The tidal volumes in the nonbraked patterns are significantly lower in preterm infants compared with term infants. Preterm infants have difficulties aerating their lungs because of poor respiratory drive, weak muscles, flexible ribs, surfactant deficiency, and impaired lung liquid clearance (21,22,24). We speculate that these factors become more obvious when breaths are not braked.

We observed an expiratory hold pattern more often in preterm infants. Preterm infants may have difficulty aerating their lungs and keeping them open and may need these expiratory hold maneuvers more often. It is possible that when these patterns are observed very frequently, it could indicate the infant may need respiratory support or, when already started, need to be optimized.

The braked pattern was characterized in both groups by a larger tidal volume. This probably reflects the large proportion of crying pattern that is accompanied by a large inspiration. The peak inspiratory flow we measured during the crying pattern in term infants is comparable to what has been measured in crying term infants later in life (36). However, we measured a much lower peak expiratory flow, which could indicate more braking occurred at birth than during crying later in life (36).

Making respiratory measurements immediately after birth is very difficult. This is an area of research where it is not possible to study large numbers in detail. We were only able to record more mature preterm infants because we aimed to record only those who were breathing without assistance. To have minimal interference with the monitoring and stabilization of preterm and term infants at delivery, we recorded for only 90 s. It is possible that more differences between the groups would have appeared if more immature preterm infants were studied or if recordings were made for longer periods.

Although using a face mask with a pneumotachometer attached is an accepted and only method for measuring respiratory parameters after birth (37,38), it may have influenced the breathing pattern by stimulating respiratory reflexes and thereby influencing the tidal volume and respiratory rate (39,40). In previous studies, no adverse effects of using a face mask during the first breaths were reported (1,2,7,11). In addition, an open face mask with a small pneumotachograph attached causes less interference to the infants' breathing than methods used in previous studies (16,8).
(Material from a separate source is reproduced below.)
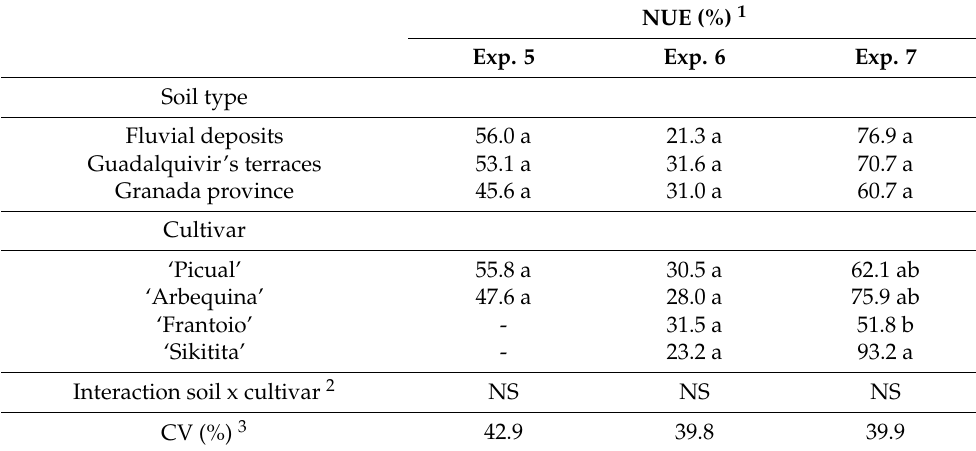
Table 6. Nitrogen uptake efficiency of olive cultivars growing in different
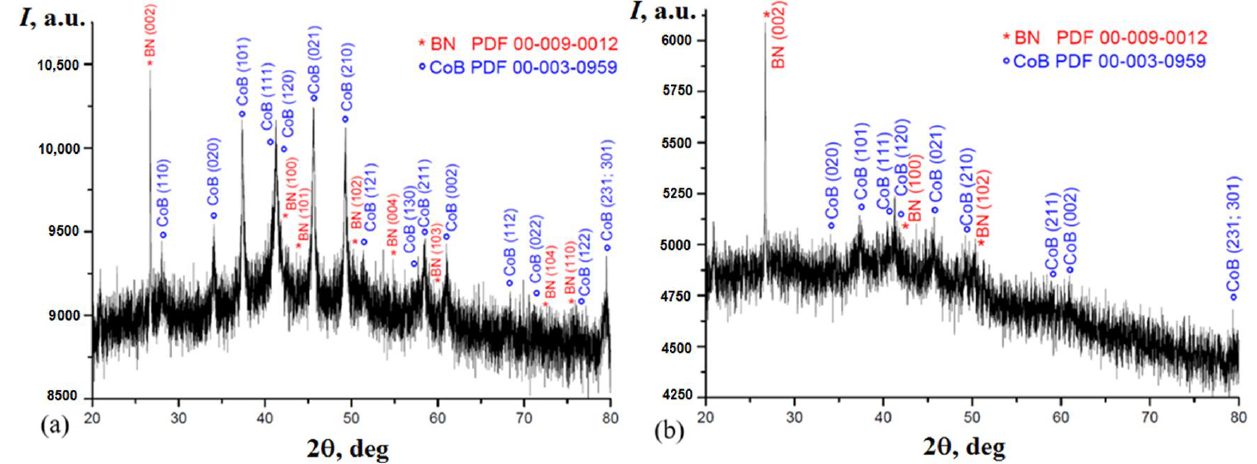
Figure 6. X-ray powder diffraction pattern for samples ( a ) 1a and ( b ) 2a .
In conclusion, this is the first report that describes in detail the breathing patterns of preterm and term infants immediately after birth. Both preterm and term infants frequent brake expiration, most often represented by a crying pattern. The crying pattern has not been described before but seems to be a method of breathing that uses expiratory braking and facilitates lung volume recruitment. We have shown that preterm infants use significantly more expiratory breath holds to defend their lung volume.